Exercise goal: Count how many of the lines below contain the word "dieser", and reply with only that number.

Working data section start

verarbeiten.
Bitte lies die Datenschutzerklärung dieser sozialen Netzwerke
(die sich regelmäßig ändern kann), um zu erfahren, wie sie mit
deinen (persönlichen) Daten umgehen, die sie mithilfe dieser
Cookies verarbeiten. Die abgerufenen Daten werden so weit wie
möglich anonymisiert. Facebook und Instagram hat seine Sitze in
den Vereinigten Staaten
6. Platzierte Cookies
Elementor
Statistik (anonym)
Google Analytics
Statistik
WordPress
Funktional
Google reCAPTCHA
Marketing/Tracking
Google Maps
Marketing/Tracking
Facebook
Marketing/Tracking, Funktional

Working data section end
Working data section start

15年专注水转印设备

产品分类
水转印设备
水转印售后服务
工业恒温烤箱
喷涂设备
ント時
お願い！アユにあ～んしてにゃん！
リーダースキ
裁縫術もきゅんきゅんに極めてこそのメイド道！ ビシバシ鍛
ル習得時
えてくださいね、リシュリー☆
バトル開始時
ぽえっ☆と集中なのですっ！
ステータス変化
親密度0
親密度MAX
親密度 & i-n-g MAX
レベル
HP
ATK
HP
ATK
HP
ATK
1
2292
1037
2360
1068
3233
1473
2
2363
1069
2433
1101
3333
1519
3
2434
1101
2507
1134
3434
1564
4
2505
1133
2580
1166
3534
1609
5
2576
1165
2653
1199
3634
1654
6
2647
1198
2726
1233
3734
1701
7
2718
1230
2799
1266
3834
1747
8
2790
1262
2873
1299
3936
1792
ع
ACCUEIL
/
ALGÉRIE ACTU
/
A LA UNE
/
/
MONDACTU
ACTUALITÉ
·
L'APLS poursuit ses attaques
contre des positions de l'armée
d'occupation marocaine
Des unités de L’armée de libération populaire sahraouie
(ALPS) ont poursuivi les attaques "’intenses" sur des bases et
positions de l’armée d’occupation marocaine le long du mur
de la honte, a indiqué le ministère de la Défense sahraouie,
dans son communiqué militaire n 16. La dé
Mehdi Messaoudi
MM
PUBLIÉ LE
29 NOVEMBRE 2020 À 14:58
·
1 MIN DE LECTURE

Working data section end
Working data section start

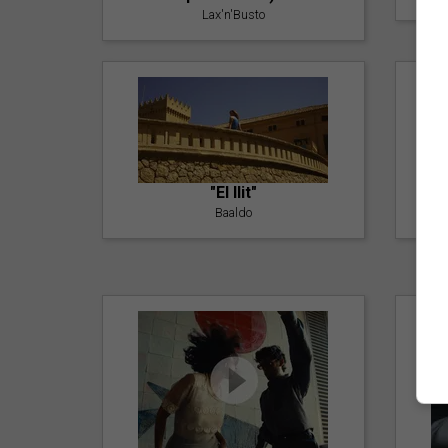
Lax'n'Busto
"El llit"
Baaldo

Working data section end

Exercise result: 2